Tarefa: Dê continuidade à entrevista sobre o blog Absinto-me a partir do ponto em que ela termina.

Trecho de origem:
1- O que a motivou a criar um blog?

R: Passei por um período de depressão e síndrome do pânico por volta dos 17, 18. Nessa época comecei a escrever e usar essa escrita como válvula de escape. Cada amigo que conhecia um pouco dos textos se identificava com algumas coisas ou pensava em alguém que se identificasse. À medida que a internet foi entrando na minha vida (atualmente sou pós-graduada em Produção de Conteúdo para Mídias digitais e desde 2006 estudo blogs, sites e seus conteúdos), eu fui vendo nela uma forma de levar estes textos a mais pessoas. Primeiro tive um blog de humor, mas vi que não conseguiria manter aquilo por muito tempo! O Absinto-me só veio como um cantinho pra eu deixar, de forma bonita, todo sentimento que eu não quisesse levar comigo, por diversas razões. Nem sempre eram meus sentimentos, mas eu sei que os carregaria se não os deixasse ir.

2- Como você define seu blog?

Material coletado:
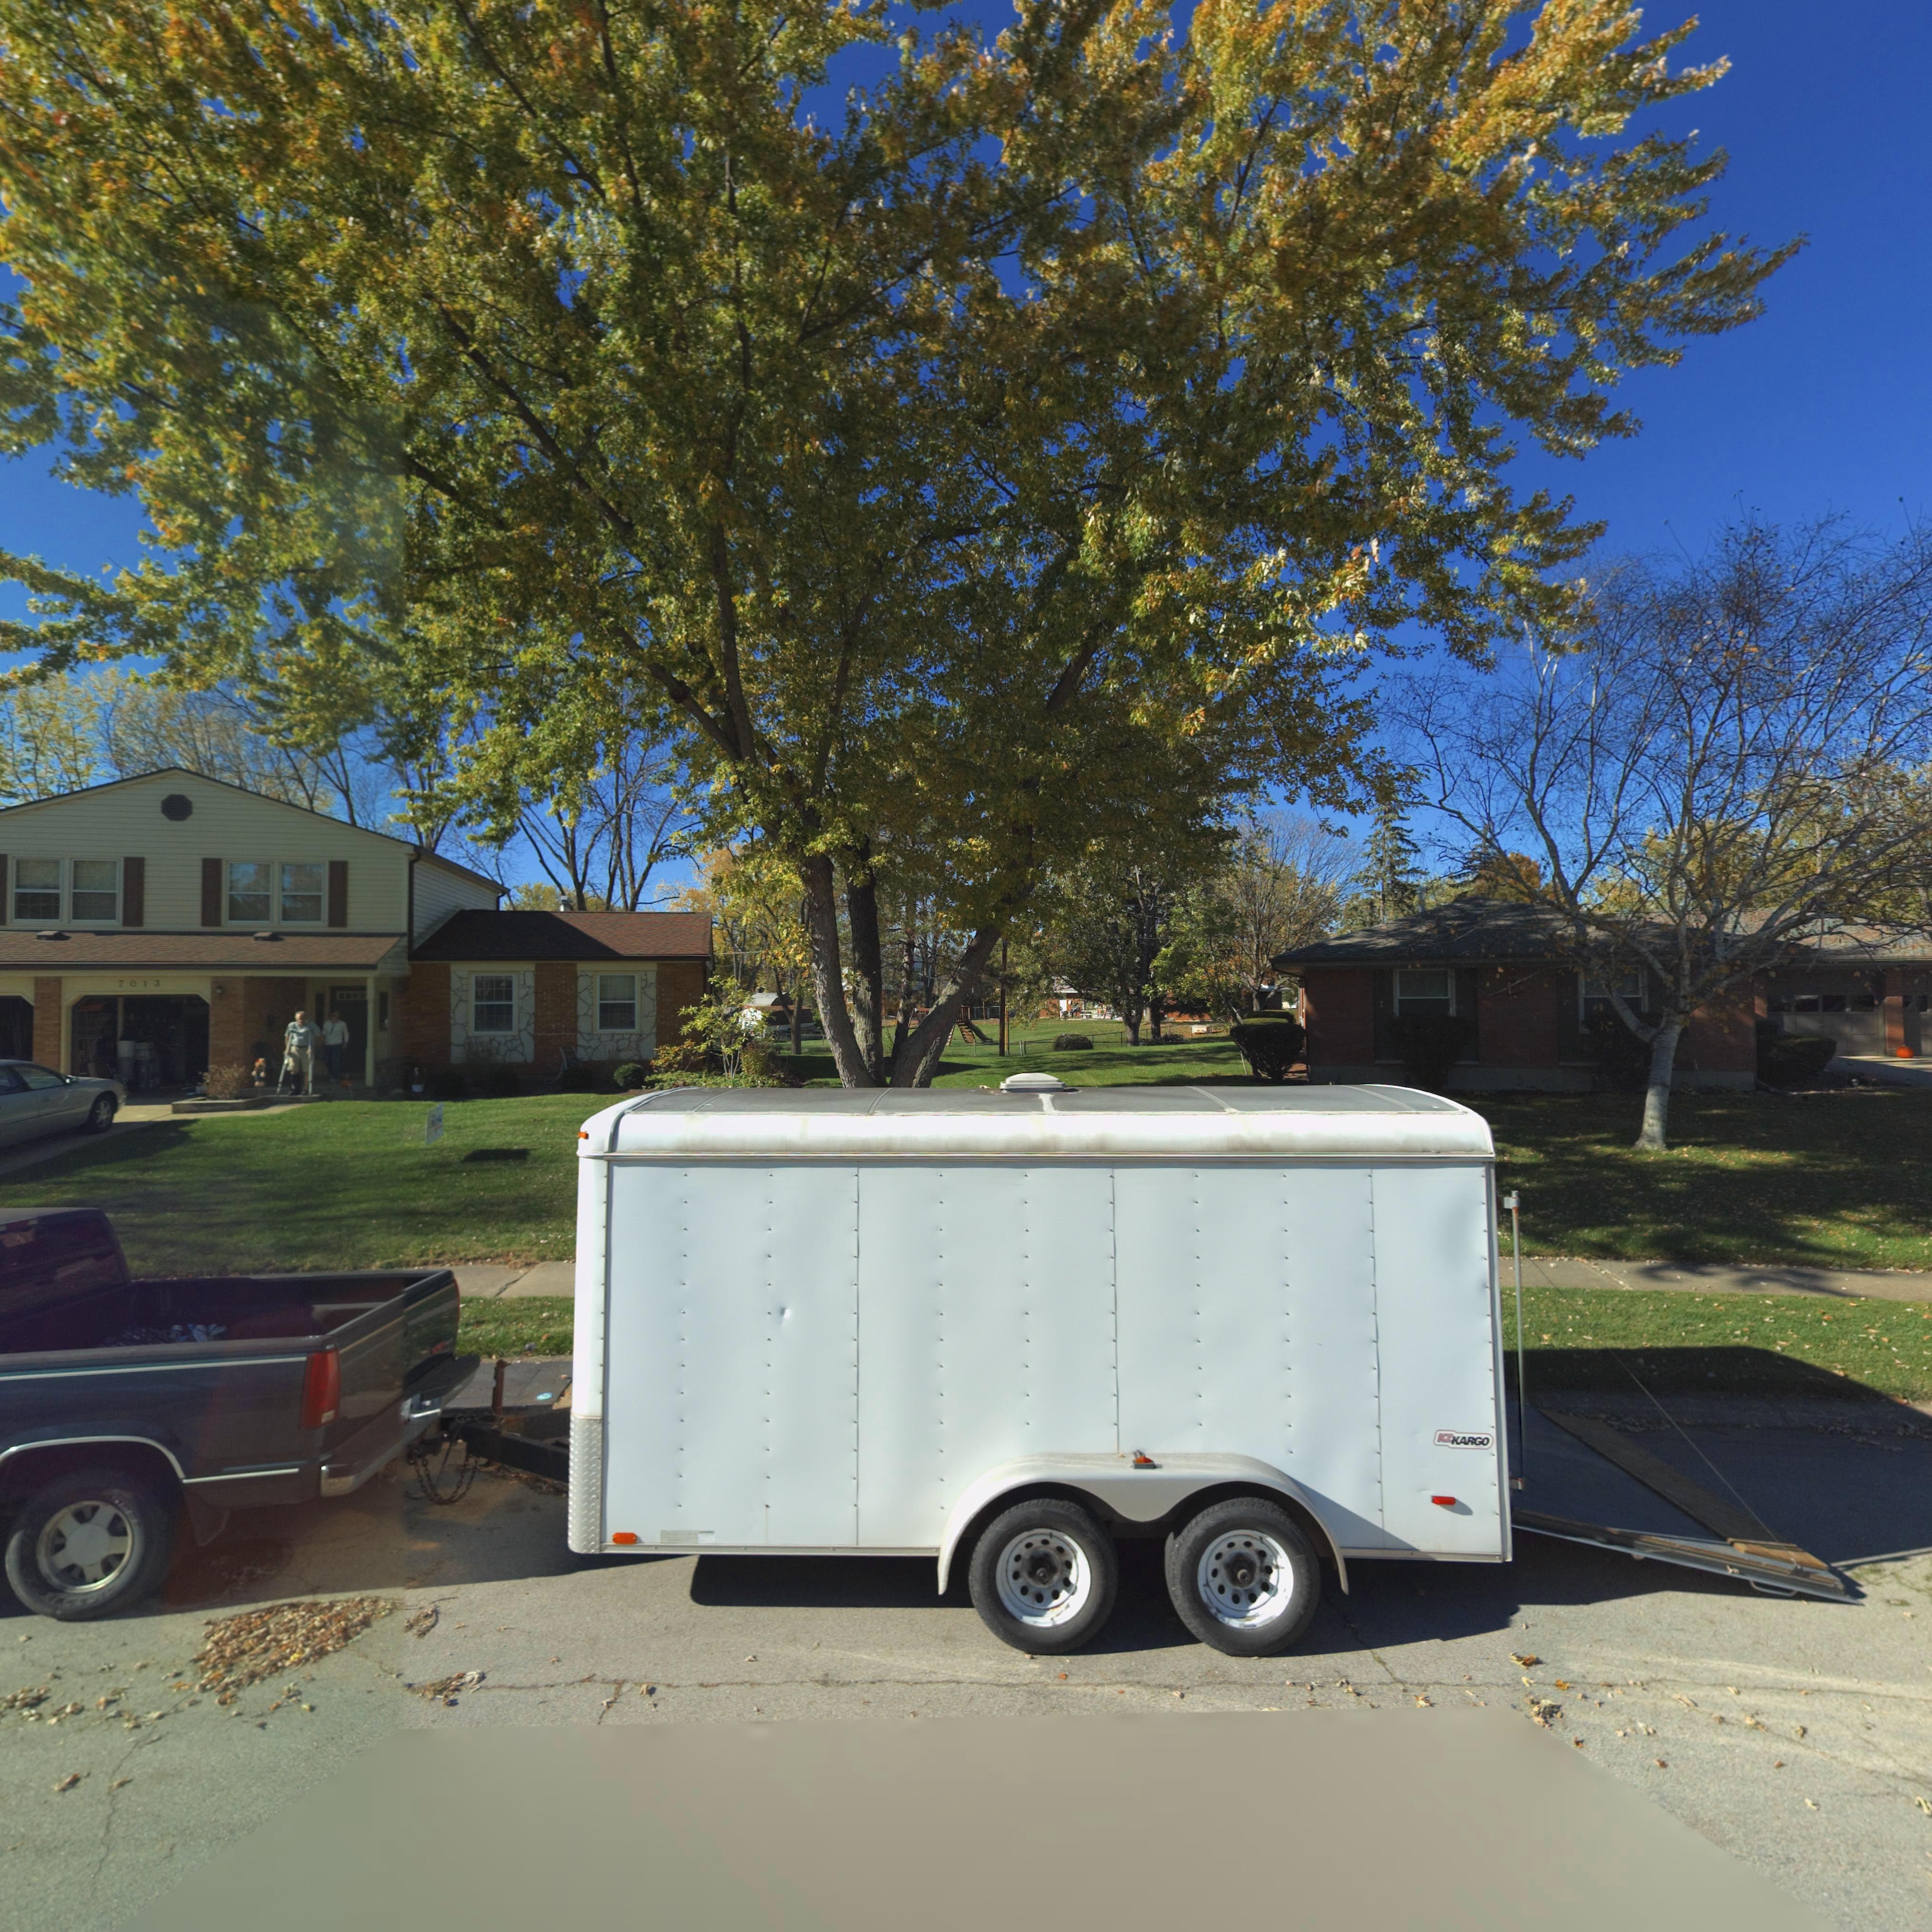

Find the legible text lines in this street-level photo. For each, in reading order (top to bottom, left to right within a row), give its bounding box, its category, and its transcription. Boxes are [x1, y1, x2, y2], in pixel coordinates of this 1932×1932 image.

Resultado do exercício:
R: É um blog literário, dentro da classificação de blogs, em geral. Mas eu mesma gosto de pensar nele como uma blog de crônicas de cotidiano (mesmo que nem todos os textos sejam crônicas). São pedaços do que eu vejo no dia a dia. De tudo que deixo passar por mim e passo a frente. Tem um texto no blog, Prólogo, que falo muito dessa definição do que estou fazendo ali.

3- Você utiliza o blog como canal para divulgação de escritos pessoais, utiliza-o como diário virtual?

R: Não. Aliás, não sei! Talvez para quem o visita seja essa a impressão, mas para mim este não é o objetivo. Eu trabalho com temáticas de dias diversos. Meu pai no dia dos pais, amigos quando estes passam por alguma coisa que eu ache que vale a pena escrever, ou até mesmo sobre sentimentos inventados (que por sinal geram os textos que eu mais gosto!). Acho que é mais um tipo de romance. Desde o começo eu sempre vi a “autora” do Absinto-me como alguém que não sou eu, mas sim uma parte de mim. E essa pessoa precisa por pra fora sentimentos que a angustiam, a fazem se sentir tão só. Acho que comigo aconteceu como uma frase da Clarice Lispector em “Um sopro de Vida”: “Eu escrevo como se fosse para salvar a vida de alguém, provavelmente a minha própria vida” (ok, hoje em dia infelizmente virou clichê citar Clarice, mas é verdade!). Muitos dos textos foram escritos numa fase muito trash! E aí, sempre que eu sentia algo doído, deixava no blog! Funciona!

4- Qual a principal finalidade de seu blog? Qual o lugar que ele ocupa na sua vida?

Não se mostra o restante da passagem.